Bran Castle's inner courtyard.
 Can you spot Dracula?
Our next stop was Bran Castle which Romanian tourism promotes as Count Dracula's Castle which in fact it's not! The castle has a fairytale appearance with tall turrets rising from rocky outcroppings. Inside, the castle houses a museum featuring medieval weapons and armory. The castle has secret passageways plus narrow stairways with wooden balconies overlooking the central courtyard. Bran castle was constructed in the 14th century as a defense against the fierce marauding Turks.

Late in the day, our driver, Dan dropped us off in front of Jugend Strube Hostel. The hostel is strategically located in Brasov's historical center providing ease of walking to the city’s sites.

Our first day’s adventure found us riding a cable car to the top of Mount Tampa to enjoy panoramic views. Our descending hike through the beautiful wooded forest following the twisting trail was very enjoyable although we felt envious when a group of young runners rushed passed us on their way to the top and it seemed only minutes later before they again passed by on their descent! Great to be young with such energy!  Next was a chance to explore the interiors of three fortress bastions. In the 15th century each bastion was defended by a guild to warn of a pending attack. Remembering the cold wet weather we had left behind in Canada, it was exhilarating to wander ancient streets seeking a restaurant that served lunch on a shaded patio!

The entrance to the Orthodox Church of
 St. Nicholas Cathedral, Brasov.
An early start to our second day was a morning stroll to the Shushan District to visit the beautiful St. Nicholas Church and tour the first Romanian school. We were fortunate to be early, as the caretaking priest provided a personalized explanation of the ancient school books and printing press. A few books dated as far back as the 15th century. Fascinating!  Our sightseeing included a visit to the Black Church and an afternoon bus trip to Rasnov Fortress. Within the walls are small restaurants and a fun archery station. Standing on the wall and looking left and right you can quickly understand why Rasnov was an important defense structure to protect the Transylvania region.

* **Given problem A**:
Please answer these questions about the travel text:
(i) In what century was Bran Castle constructed?
(ii) What did the travelers ride to reach the top of Mount Tampa?
(iii) What did the caretaking priest explain at the first Romanian school?

* **Records to use**:
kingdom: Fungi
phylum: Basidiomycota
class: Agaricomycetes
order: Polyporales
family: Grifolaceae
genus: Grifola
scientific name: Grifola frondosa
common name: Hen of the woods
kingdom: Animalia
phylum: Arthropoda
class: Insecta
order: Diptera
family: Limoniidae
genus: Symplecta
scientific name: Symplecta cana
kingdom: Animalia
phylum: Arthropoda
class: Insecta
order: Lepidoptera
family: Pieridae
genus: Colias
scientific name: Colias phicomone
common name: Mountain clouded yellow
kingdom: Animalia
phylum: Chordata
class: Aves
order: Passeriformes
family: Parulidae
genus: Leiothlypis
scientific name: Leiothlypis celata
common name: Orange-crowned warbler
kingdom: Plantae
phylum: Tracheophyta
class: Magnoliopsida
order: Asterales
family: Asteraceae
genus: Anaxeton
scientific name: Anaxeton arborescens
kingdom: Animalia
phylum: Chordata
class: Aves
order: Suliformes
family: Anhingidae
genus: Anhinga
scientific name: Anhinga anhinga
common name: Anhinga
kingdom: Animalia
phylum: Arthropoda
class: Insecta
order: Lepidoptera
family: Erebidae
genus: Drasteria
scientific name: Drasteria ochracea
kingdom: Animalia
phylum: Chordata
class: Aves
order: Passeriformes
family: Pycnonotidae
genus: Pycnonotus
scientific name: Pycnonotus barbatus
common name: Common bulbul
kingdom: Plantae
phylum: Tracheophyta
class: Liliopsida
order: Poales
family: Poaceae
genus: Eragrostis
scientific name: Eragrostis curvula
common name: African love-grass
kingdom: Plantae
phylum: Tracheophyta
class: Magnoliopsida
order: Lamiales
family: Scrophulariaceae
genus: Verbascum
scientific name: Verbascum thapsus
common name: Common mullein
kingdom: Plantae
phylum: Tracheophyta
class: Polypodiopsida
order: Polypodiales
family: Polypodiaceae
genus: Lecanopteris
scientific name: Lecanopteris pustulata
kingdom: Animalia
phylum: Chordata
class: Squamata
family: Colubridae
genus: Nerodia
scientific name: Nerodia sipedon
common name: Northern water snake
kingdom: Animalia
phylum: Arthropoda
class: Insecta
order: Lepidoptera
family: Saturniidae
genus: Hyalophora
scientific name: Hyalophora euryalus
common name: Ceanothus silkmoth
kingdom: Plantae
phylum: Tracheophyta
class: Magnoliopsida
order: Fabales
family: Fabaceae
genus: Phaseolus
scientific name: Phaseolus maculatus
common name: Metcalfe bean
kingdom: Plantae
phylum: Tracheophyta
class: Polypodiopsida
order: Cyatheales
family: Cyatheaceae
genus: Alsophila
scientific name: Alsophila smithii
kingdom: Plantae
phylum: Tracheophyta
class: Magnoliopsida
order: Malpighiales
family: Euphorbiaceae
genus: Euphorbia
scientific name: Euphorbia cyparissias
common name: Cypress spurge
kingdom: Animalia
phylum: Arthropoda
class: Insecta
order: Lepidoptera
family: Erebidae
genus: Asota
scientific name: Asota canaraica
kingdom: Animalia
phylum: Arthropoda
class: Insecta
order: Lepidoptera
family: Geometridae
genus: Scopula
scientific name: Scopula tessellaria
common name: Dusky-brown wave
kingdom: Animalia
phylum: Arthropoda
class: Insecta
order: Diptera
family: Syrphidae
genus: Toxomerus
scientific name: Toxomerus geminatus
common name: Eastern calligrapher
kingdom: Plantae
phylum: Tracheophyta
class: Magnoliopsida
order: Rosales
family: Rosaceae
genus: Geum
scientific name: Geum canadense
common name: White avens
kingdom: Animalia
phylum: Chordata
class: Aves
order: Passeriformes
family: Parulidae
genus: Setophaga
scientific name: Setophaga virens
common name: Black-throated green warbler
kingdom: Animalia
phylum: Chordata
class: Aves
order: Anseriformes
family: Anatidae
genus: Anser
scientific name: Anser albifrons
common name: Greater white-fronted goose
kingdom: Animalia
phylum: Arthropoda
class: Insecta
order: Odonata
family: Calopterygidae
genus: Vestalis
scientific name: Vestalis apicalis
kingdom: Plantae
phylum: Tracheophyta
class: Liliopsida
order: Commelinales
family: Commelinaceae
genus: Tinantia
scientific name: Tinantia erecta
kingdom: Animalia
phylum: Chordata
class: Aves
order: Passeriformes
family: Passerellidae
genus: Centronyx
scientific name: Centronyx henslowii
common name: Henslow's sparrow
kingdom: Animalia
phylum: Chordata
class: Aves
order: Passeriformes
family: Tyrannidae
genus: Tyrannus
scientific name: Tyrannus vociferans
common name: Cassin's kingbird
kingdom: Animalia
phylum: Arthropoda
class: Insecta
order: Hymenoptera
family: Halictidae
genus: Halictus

* **Given problem B**: Quote the records word for word, from the line with "genus: Phaseolus" through the end of the records.

* **Written response A**:
(i) The 14th century.
(ii) A cable car.
(iii) The ancient school books and the printing press.

* **Written response B**:
genus: Phaseolus
scientific name: Phaseolus maculatus
common name: Metcalfe bean
kingdom: Plantae
phylum: Tracheophyta
class: Polypodiopsida
order: Cyatheales
family: Cyatheaceae
genus: Alsophila
scientific name: Alsophila smithii
kingdom: Plantae
phylum: Tracheophyta
class: Magnoliopsida
order: Malpighiales
family: Euphorbiaceae
genus: Euphorbia
scientific name: Euphorbia cyparissias
common name: Cypress spurge
kingdom: Animalia
phylum: Arthropoda
class: Insecta
order: Lepidoptera
family: Erebidae
genus: Asota
scientific name: Asota canaraica
kingdom: Animalia
phylum: Arthropoda
class: Insecta
order: Lepidoptera
family: Geometridae
genus: Scopula
scientific name: Scopula tessellaria
common name: Dusky-brown wave
kingdom: Animalia
phylum: Arthropoda
class: Insecta
order: Diptera
family: Syrphidae
genus: Toxomerus
scientific name: Toxomerus geminatus
common name: Eastern calligrapher
kingdom: Plantae
phylum: Tracheophyta
class: Magnoliopsida
order: Rosales
family: Rosaceae
genus: Geum
scientific name: Geum canadense
common name: White avens
kingdom: Animalia
phylum: Chordata
class: Aves
order: Passeriformes
family: Parulidae
genus: Setophaga
scientific name: Setophaga virens
common name: Black-throated green warbler
kingdom: Animalia
phylum: Chordata
class: Aves
order: Anseriformes
family: Anatidae
genus: Anser
scientific name: Anser albifrons
common name: Greater white-fronted goose
kingdom: Animalia
phylum: Arthropoda
class: Insecta
order: Odonata
family: Calopterygidae
genus: Vestalis
scientific name: Vestalis apicalis
kingdom: Plantae
phylum: Tracheophyta
class: Liliopsida
order: Commelinales
family: Commelinaceae
genus: Tinantia
scientific name: Tinantia erecta
kingdom: Animalia
phylum: Chordata
class: Aves
order: Passeriformes
family: Passerellidae
genus: Centronyx
scientific name: Centronyx henslowii
common name: Henslow's sparrow
kingdom: Animalia
phylum: Chordata
class: Aves
order: Passeriformes
family: Tyrannidae
genus: Tyrannus
scientific name: Tyrannus vociferans
common name: Cassin's kingbird
kingdom: Animalia
phylum: Arthropoda
class: Insecta
order: Hymenoptera
family: Halictidae
genus: Halictus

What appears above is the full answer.